When evaluating models, we should consider model performance from both speed and accuracy perspectives.
With this in mind, CatBoost is the winner, achieving the highest accuracy on the test set (0.816), minimal overfitting (accuracy on training and test sets are close), and the shortest prediction and tuning times. However, this is only because we considered categorical variables and tuned one_hot_max_size correctly. If we do not leverage these features of CatBoost, its accuracy is only 0.752, performing the worst. Therefore, we conclude that CatBoost performs well only when categorical variables are present in the data, and we tune them correctly.
Our next best-performing model is XGBoost. Even ignoring the fact that we had categorical variables in the data and converted them to numerical variables for XGBoost, its accuracy is still quite close to that of CatBoost. However, the only issue with XGBoost is its slow speed. Tuning its parameters is really frustrating, especially using GridSearchCV (running GridSearchCV took me 6 hours, a very bad idea!). A better approach is to tune parameters individually rather than using GridSearchCV. Read this blog post to learn how to tune parameters cleverly.
Finally, LightGBM ranks last. One point to note here is that it performs poorly in terms of speed and accuracy when using cat_features.

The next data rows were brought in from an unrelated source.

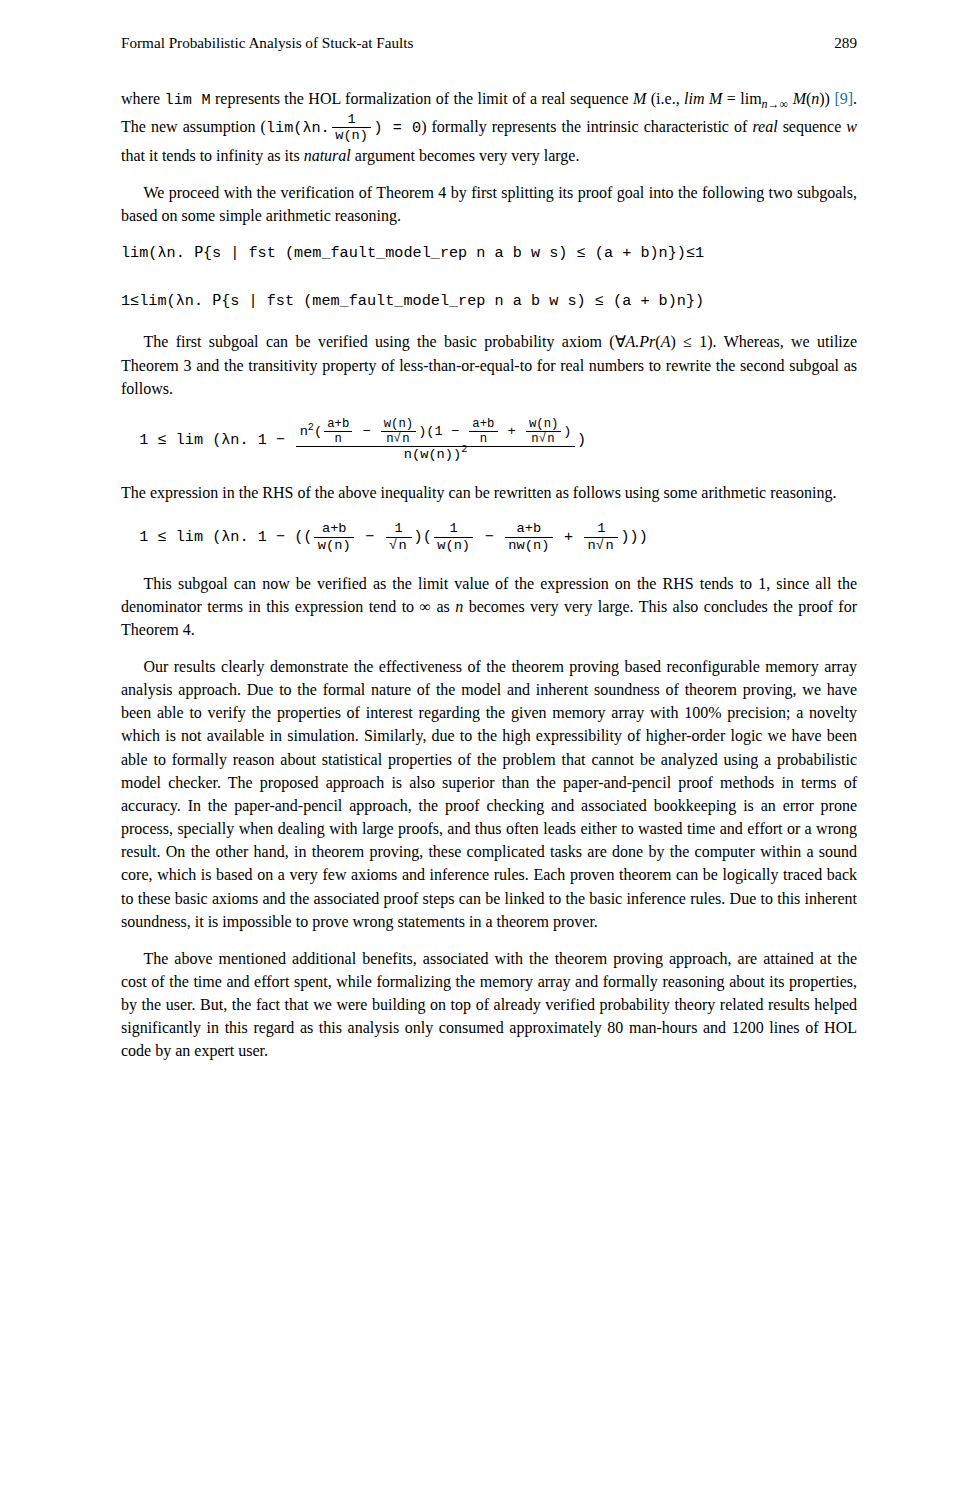Formal Probabilistic Analysis of Stuck-at Faults 289
where lim M represents the HOL formalization of the limit of a real sequence M (i.e., lim M = limn→∞ M(n)) [9]. The new assumption (lim(λn.1 w(n)) = 0) formally represents the intrinsic characteristic of real sequence w that it tends to infinity as its natural argument becomes very very large.
We proceed with the verification of Theorem 4 by first splitting its proof goal into the following two subgoals, based on some simple arithmetic reasoning.
lim(λn. 𝖯{s | fst (mem_fault_model_rep n a b w s) ≤ (a + b)n})≤1

1≤lim(λn. 𝖯{s | fst (mem_fault_model_rep n a b w s) ≤ (a + b)n})
The first subgoal can be verified using the basic probability axiom (∀A.Pr(A) ≤ 1). Whereas, we utilize Theorem 3 and the transitivity property of less-than-or-equal-to for real numbers to rewrite the second subgoal as follows.
1 ≤ lim (λn. 1 − n2(a+b n − w(n) n√n)(1 − a+b n + w(n) n√n) n(w(n))2)
The expression in the RHS of the above inequality can be rewritten as follows using some arithmetic reasoning.
1 ≤ lim (λn. 1 − ((a+b w(n) − 1√n)(1 w(n) − a+b nw(n) + 1 n√n)))
This subgoal can now be verified as the limit value of the expression on the RHS tends to 1, since all the denominator terms in this expression tend to ∞ as n becomes very very large. This also concludes the proof for Theorem 4.
Our results clearly demonstrate the effectiveness of the theorem proving based reconfigurable memory array analysis approach. Due to the formal nature of the model and inherent soundness of theorem proving, we have been able to verify the properties of interest regarding the given memory array with 100% precision; a novelty which is not available in simulation. Similarly, due to the high expressibility of higher-order logic we have been able to formally reason about statistical properties of the problem that cannot be analyzed using a probabilistic model checker. The proposed approach is also superior than the paper-and-pencil proof methods in terms of accuracy. In the paper-and-pencil approach, the proof checking and associated bookkeeping is an error prone process, specially when dealing with large proofs, and thus often leads either to wasted time and effort or a wrong result. On the other hand, in theorem proving, these complicated tasks are done by the computer within a sound core, which is based on a very few axioms and inference rules. Each proven theorem can be logically traced back to these basic axioms and the associated proof steps can be linked to the basic inference rules. Due to this inherent soundness, it is impossible to prove wrong statements in a theorem prover.
The above mentioned additional benefits, associated with the theorem proving approach, are attained at the cost of the time and effort spent, while formalizing the memory array and formally reasoning about its properties, by the user. But, the fact that we were building on top of already verified probability theory related results helped significantly in this regard as this analysis only consumed approximately 80 man-hours and 1200 lines of HOL code by an expert user.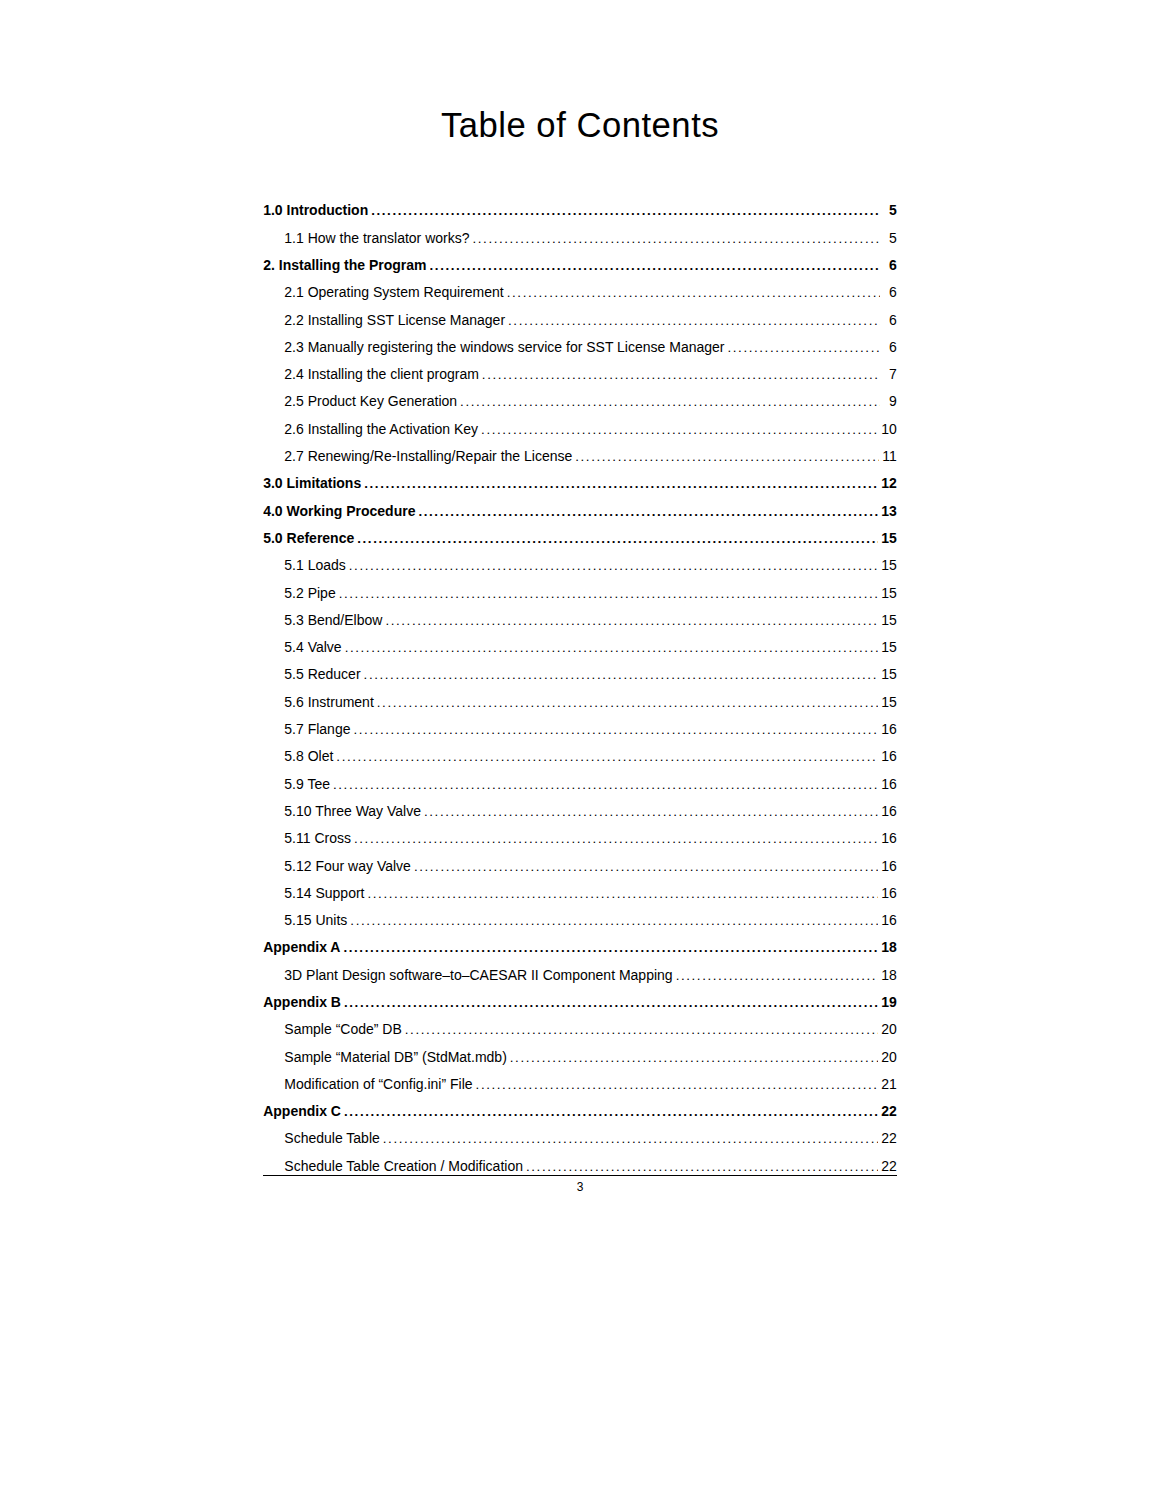Table of Contents
1.0 Introduction.................................................................................................................................. 5
1.1 How the translator works?................................................................................................................. 5
2. Installing the Program....................................................................................................................... 6
2.1 Operating System Requirement......................................................................................................... 6
2.2 Installing SST License Manager......................................................................................................... 6
2.3 Manually registering the windows service for SST License Manager.................................................. 6
2.4 Installing the client program.............................................................................................................. 7
2.5 Product Key Generation................................................................................................................. 9
2.6 Installing the Activation Key............................................................................................................. 10
2.7 Renewing/Re-Installing/Repair the License..................................................................................... 11
3.0 Limitations................................................................................................................................. 12
4.0 Working Procedure......................................................................................................................... 13
5.0 Reference.................................................................................................................................. 15
5.1 Loads................................................................................................................................. 15
5.2 Pipe................................................................................................................................... 15
5.3 Bend/Elbow......................................................................................................................... 15
5.4 Valve................................................................................................................................. 15
5.5 Reducer............................................................................................................................. 15
5.6 Instrument.......................................................................................................................... 15
5.7 Flange............................................................................................................................... 16
5.8 Olet................................................................................................................................... 16
5.9 Tee.................................................................................................................................... 16
5.10 Three Way Valve.............................................................................................................. 16
5.11 Cross.............................................................................................................................. 16
5.12 Four way Valve................................................................................................................. 16
5.14 Support............................................................................................................................ 16
5.15 Units................................................................................................................................ 16
Appendix A................................................................................................................................... 18
3D Plant Design software–to–CAESAR II Component Mapping........................................................... 18
Appendix B................................................................................................................................... 19
Sample “Code” DB................................................................................................................. 20
Sample “Material DB” (StdMat.mdb)....................................................................................... 20
Modification of “Config.ini” File............................................................................................. 21
Appendix C................................................................................................................................... 22
Schedule Table....................................................................................................................... 22
Schedule Table Creation / Modification................................................................................. 22
3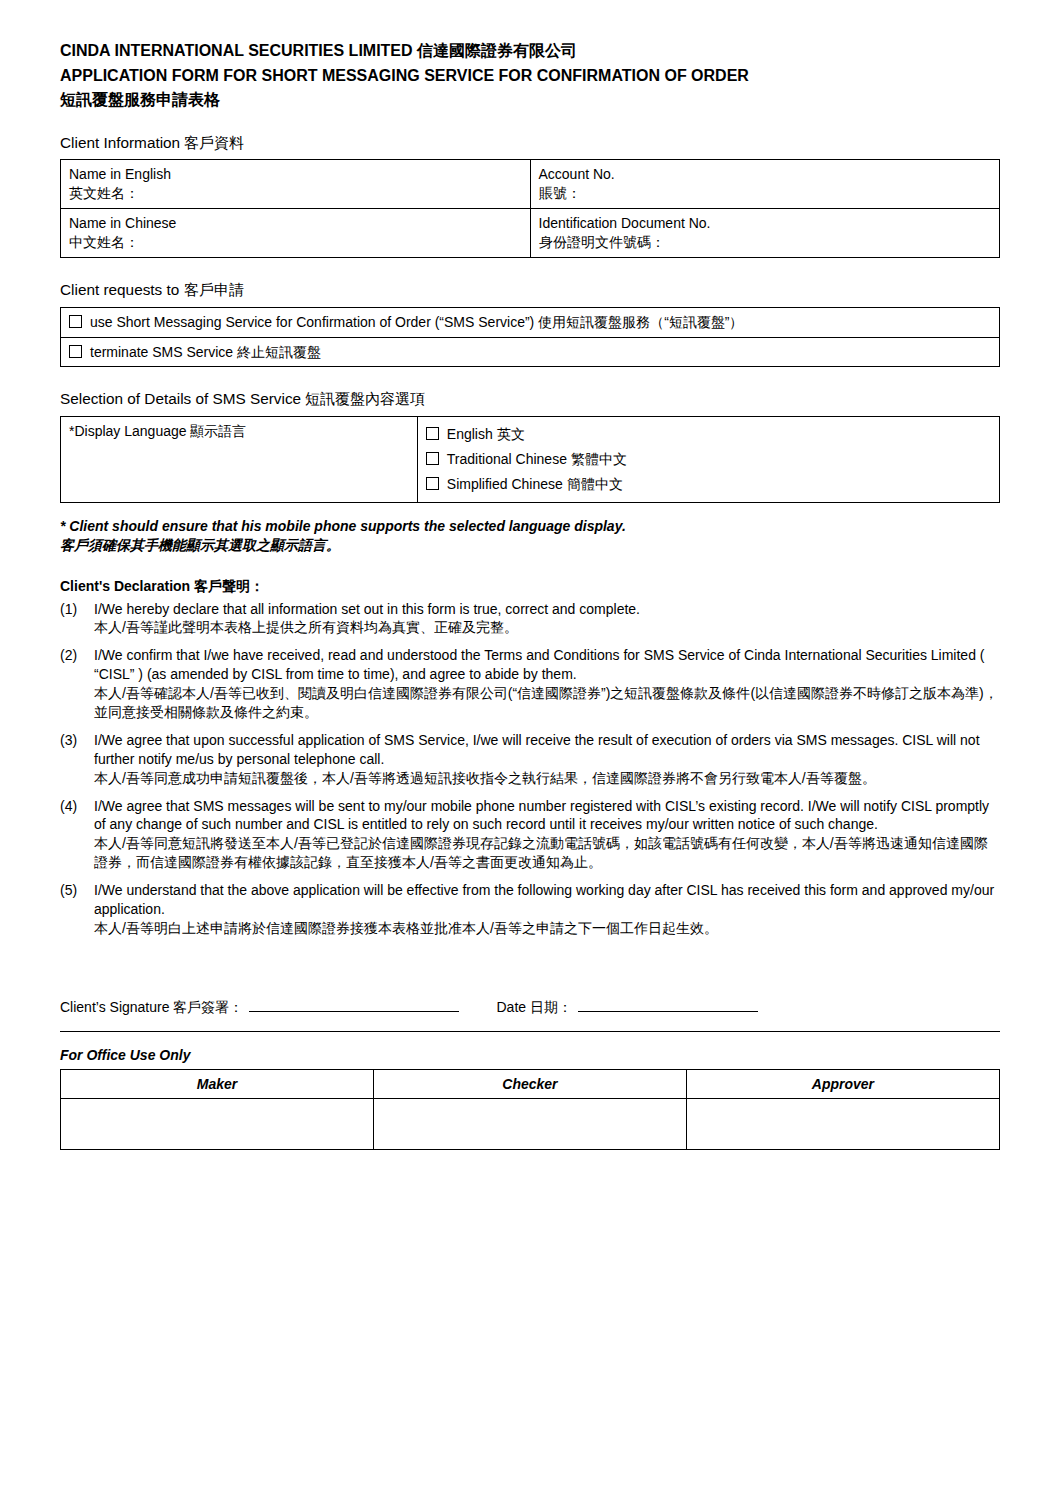CINDA INTERNATIONAL SECURITIES LIMITED 信達國際證券有限公司
APPLICATION FORM FOR SHORT MESSAGING SERVICE FOR CONFIRMATION OF ORDER
短訊覆盤服務申請表格
Client Information 客戶資料
| Name in English 英文姓名： | Account No. 賬號： |
| Name in Chinese 中文姓名： | Identification Document No. 身份證明文件號碼： |
Client requests to 客戶申請
| use Short Messaging Service for Confirmation of Order (“SMS Service”) 使用短訊覆盤服務（“短訊覆盤”） |
| terminate SMS Service 終止短訊覆盤 |
Selection of Details of SMS Service 短訊覆盤內容選項
| *Display Language 顯示語言 | English 英文 Traditional Chinese 繁體中文 Simplified Chinese 簡體中文 |
* Client should ensure that his mobile phone supports the selected language display.
客戶須確保其手機能顯示其選取之顯示語言。
Client's Declaration 客戶聲明：
(1) I/We hereby declare that all information set out in this form is true, correct and complete.
本人/吾等謹此聲明本表格上提供之所有資料均為真實、正確及完整。
(2) I/We confirm that I/we have received, read and understood the Terms and Conditions for SMS Service of Cinda International Securities Limited ( “CISL” ) (as amended by CISL from time to time), and agree to abide by them.
本人/吾等確認本人/吾等已收到、閱讀及明白信達國際證券有限公司(“信達國際證券”)之短訊覆盤條款及條件(以信達國際證券不時修訂之版本為準)，並同意接受相關條款及條件之約束。
(3) I/We agree that upon successful application of SMS Service, I/we will receive the result of execution of orders via SMS messages. CISL will not further notify me/us by personal telephone call.
本人/吾等同意成功申請短訊覆盤後，本人/吾等將透過短訊接收指令之執行結果，信達國際證券將不會另行致電本人/吾等覆盤。
(4) I/We agree that SMS messages will be sent to my/our mobile phone number registered with CISL’s existing record. I/We will notify CISL promptly of any change of such number and CISL is entitled to rely on such record until it receives my/our written notice of such change.
本人/吾等同意短訊將發送至本人/吾等已登記於信達國際證券現存記錄之流動電話號碼，如該電話號碼有任何改變，本人/吾等將迅速通知信達國際證券，而信達國際證券有權依據該記錄，直至接獲本人/吾等之書面更改通知為止。
(5) I/We understand that the above application will be effective from the following working day after CISL has received this form and approved my/our application.
本人/吾等明白上述申請將於信達國際證券接獲本表格並批准本人/吾等之申請之下一個工作日起生效。
Client’s Signature 客戶簽署： Date 日期：
For Office Use Only
| Maker | Checker | Approver |
| --- | --- | --- |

I believe its poor performance is due to its use of a modified mean encoding for categorical data, leading to overfitting (very high training accuracy – 0.999, in contrast to low test accuracy). However, if it is used normally like XGBoost, it can achieve similar (or even higher) accuracy at a much faster speed (LGBM – 0.785, XGBoost – 0.789).
Finally, I must say that these observations apply to this specific dataset and may or may not hold for other datasets. However, in general, a real situation is that XGBoost is slower than the other two algorithms.